*** Opening Raw data ***
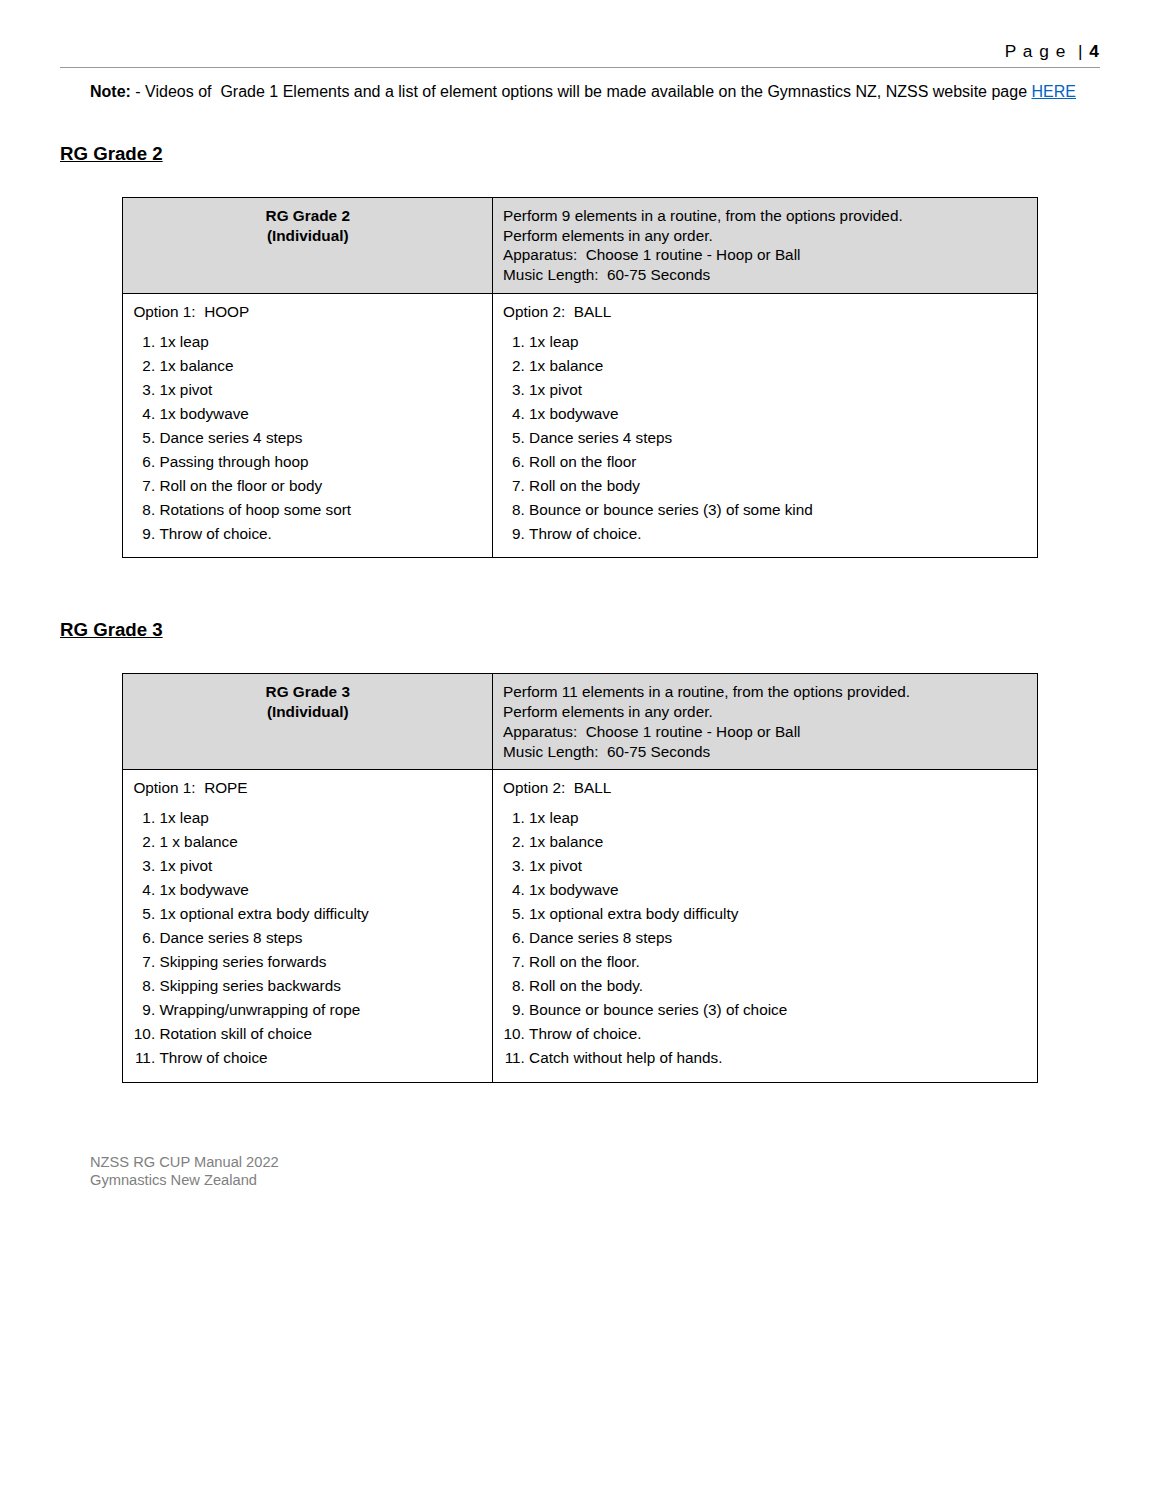P a g e | 4
Note: - Videos of Grade 1 Elements and a list of element options will be made available on the Gymnastics NZ, NZSS website page HERE
RG Grade 2
| RG Grade 2 (Individual) | Perform 9 elements in a routine, from the options provided. Perform elements in any order. Apparatus: Choose 1 routine - Hoop or Ball Music Length: 60-75 Seconds |
| Option 1: HOOP 1x leap 1x balance 1x pivot 1x bodywave Dance series 4 steps Passing through hoop Roll on the floor or body Rotations of hoop some sort Throw of choice. | Option 2: BALL 1x leap 1x balance 1x pivot 1x bodywave Dance series 4 steps Roll on the floor Roll on the body Bounce or bounce series (3) of some kind Throw of choice. |
RG Grade 3
| RG Grade 3 (Individual) | Perform 11 elements in a routine, from the options provided. Perform elements in any order. Apparatus: Choose 1 routine - Hoop or Ball Music Length: 60-75 Seconds |
| Option 1: ROPE 1x leap 1 x balance 1x pivot 1x bodywave 1x optional extra body difficulty Dance series 8 steps Skipping series forwards Skipping series backwards Wrapping/unwrapping of rope Rotation skill of choice Throw of choice | Option 2: BALL 1x leap 1x balance 1x pivot 1x bodywave 1x optional extra body difficulty Dance series 8 steps Roll on the floor. Roll on the body. Bounce or bounce series (3) of choice Throw of choice. Catch without help of hands. |
NZSS RG CUP Manual 2022
Gymnastics New Zealand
*** Closing Raw data ***
▸ **Work required**
In the entries above, count the lines that include "Seconds" and write nothing but that number.

▸ **Answer section**
2